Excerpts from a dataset
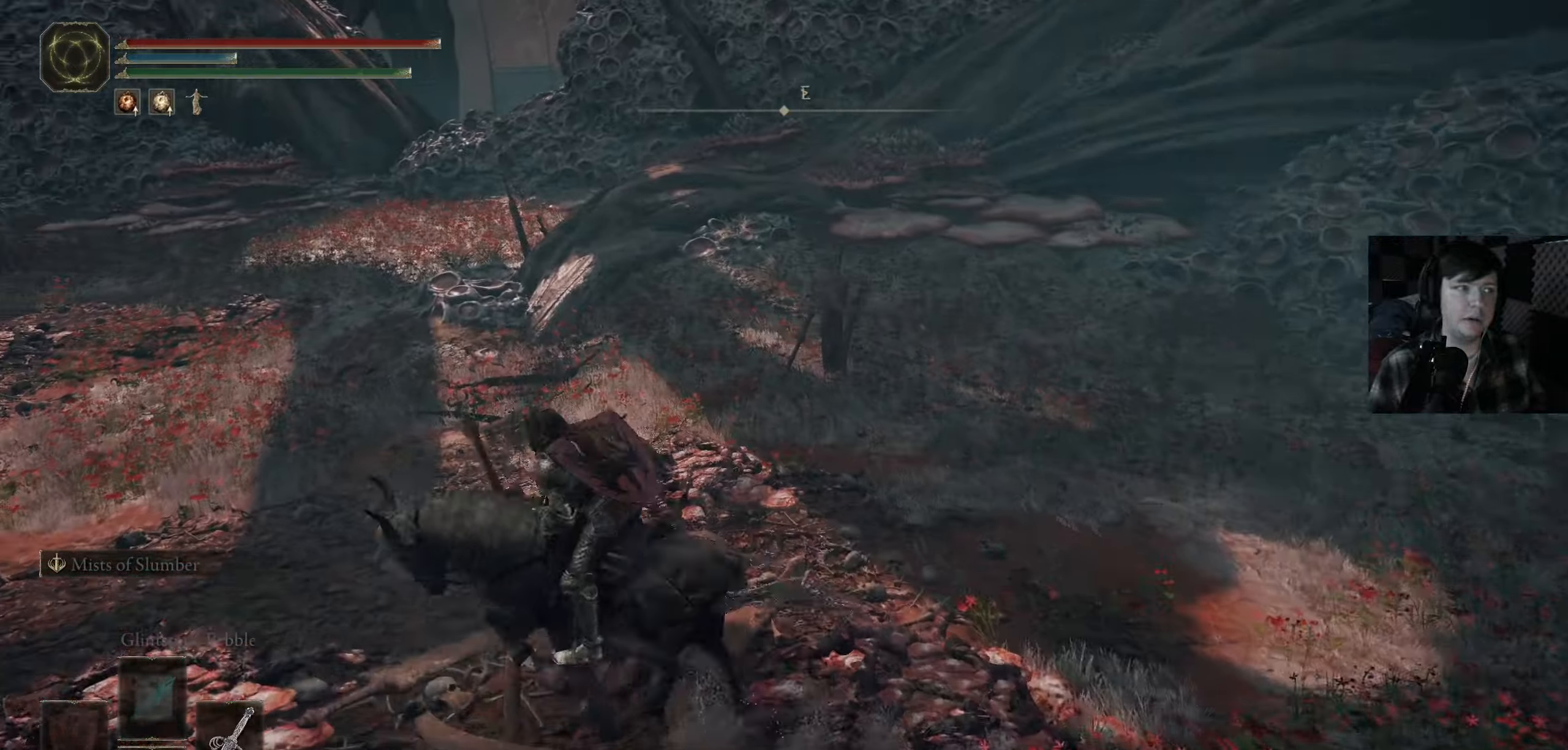
{"buttons": [], "left_stick": "up-left", "right_stick": "down-left", "events": [[50, "left_stick", "up"], [267, "B", "up"], [317, "left_stick", "up-left"], [400, "right_stick", "down-left"]]}
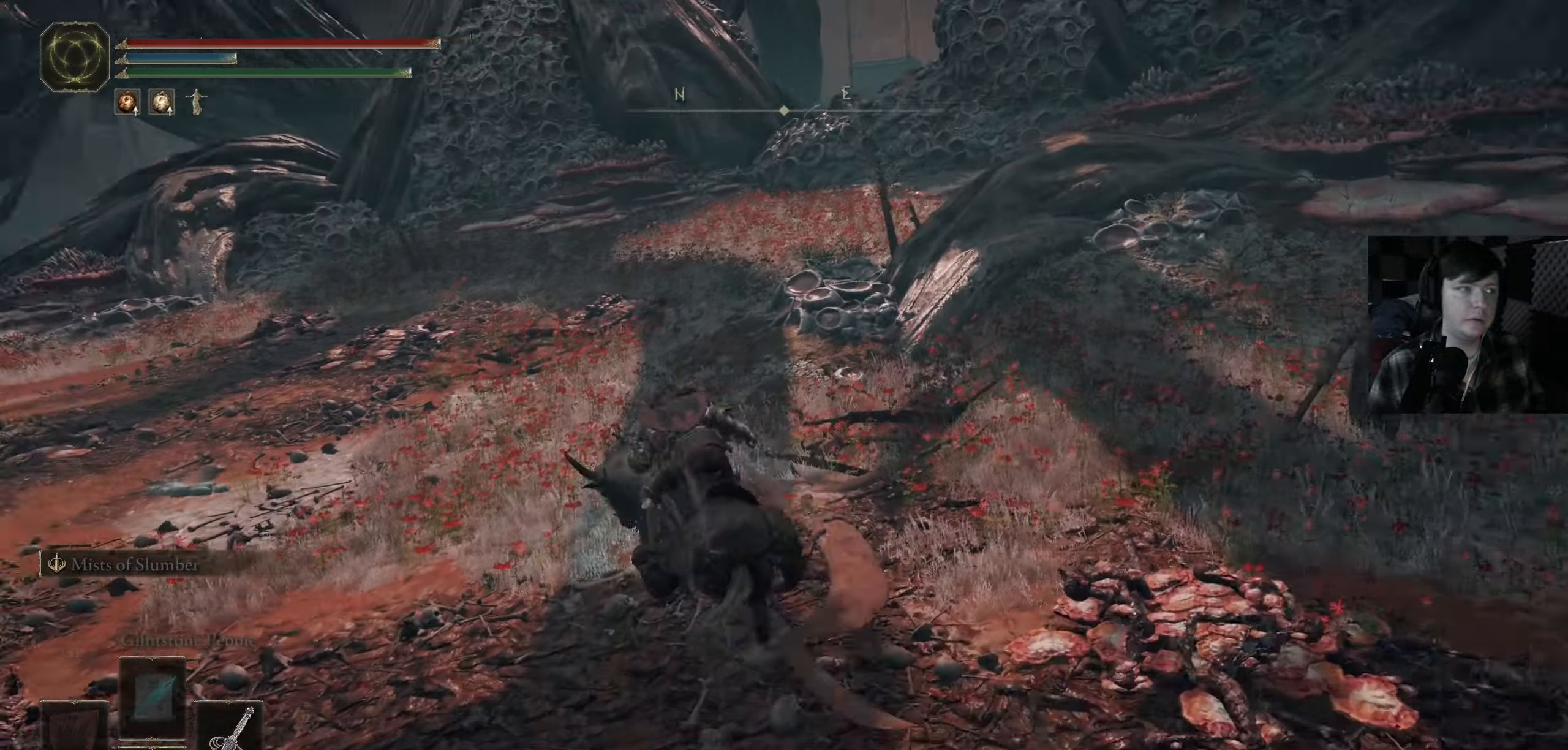
{"buttons": [], "left_stick": "up", "right_stick": "center", "events": [[117, "left_stick", "up"], [500, "right_stick", "center"]]}
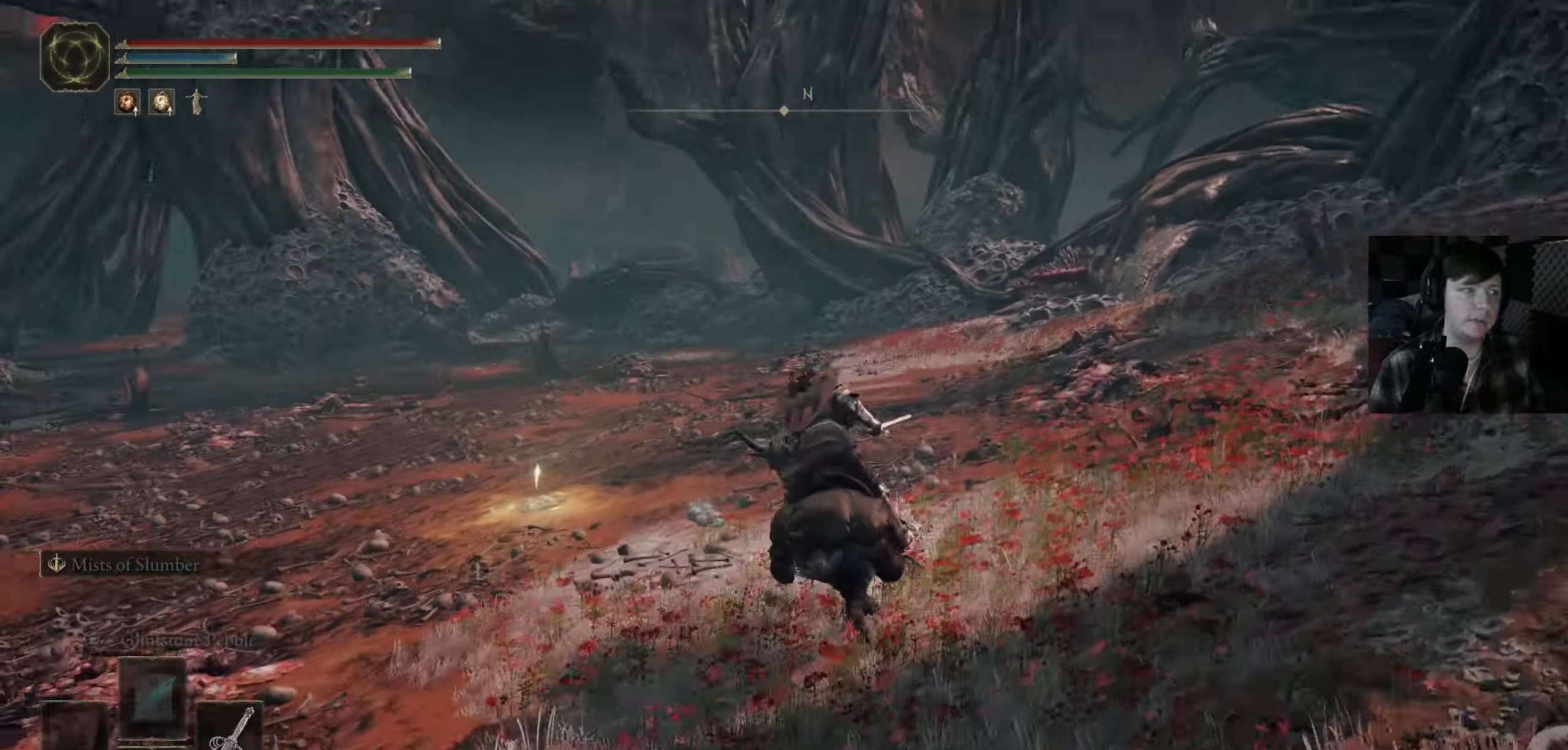
{"buttons": ["B"], "left_stick": "up", "right_stick": "center", "events": [[167, "B", "down"]]}
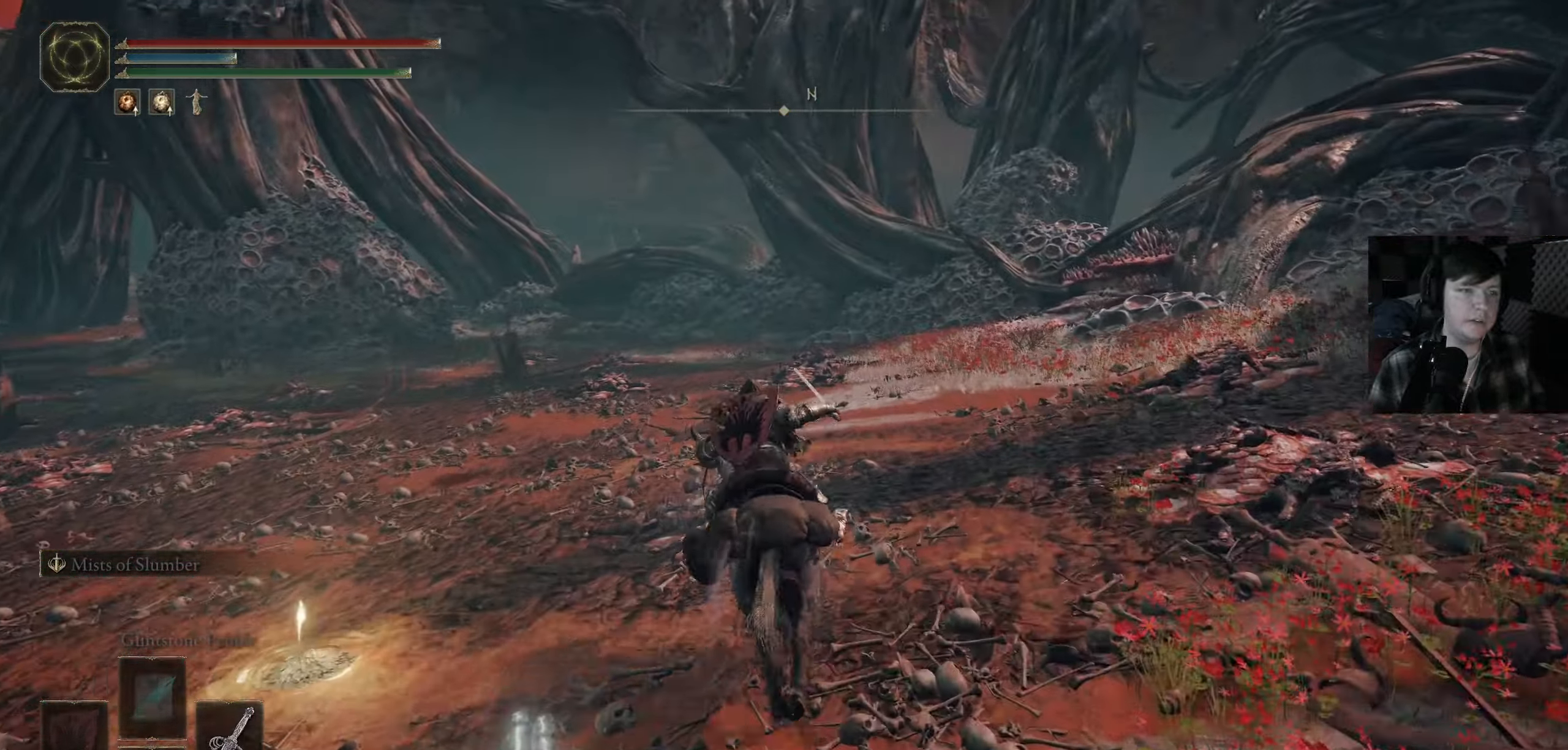
{"buttons": [], "left_stick": "up", "right_stick": "left", "events": [[200, "left_stick", "up-left"], [217, "B", "up"], [400, "right_stick", "left"], [416, "left_stick", "up"]]}
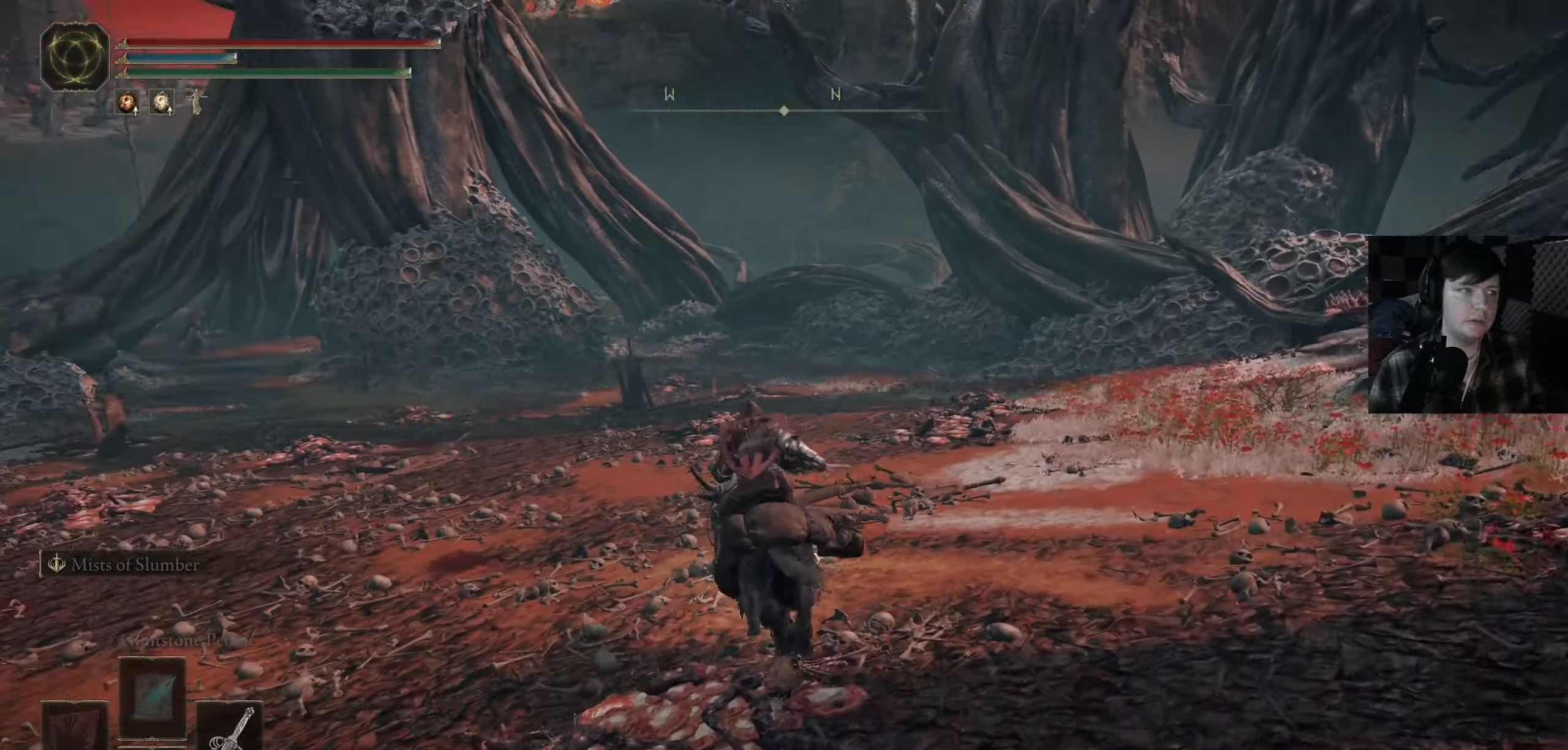
{"buttons": ["B"], "left_stick": "up", "right_stick": "center", "events": [[166, "right_stick", "center"], [316, "B", "down"]]}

▶ _Task_:
Wherever the string "center" occurs in the entries, copy that whole line.

▶ _Answer for this exercise_:
{"buttons": [], "left_stick": "up", "right_stick": "center", "events": [[117, "left_stick", "up"], [500, "right_stick", "center"]]}
{"buttons": ["B"], "left_stick": "up", "right_stick": "center", "events": [[167, "B", "down"]]}
{"buttons": ["B"], "left_stick": "up", "right_stick": "center", "events": [[166, "right_stick", "center"], [316, "B", "down"]]}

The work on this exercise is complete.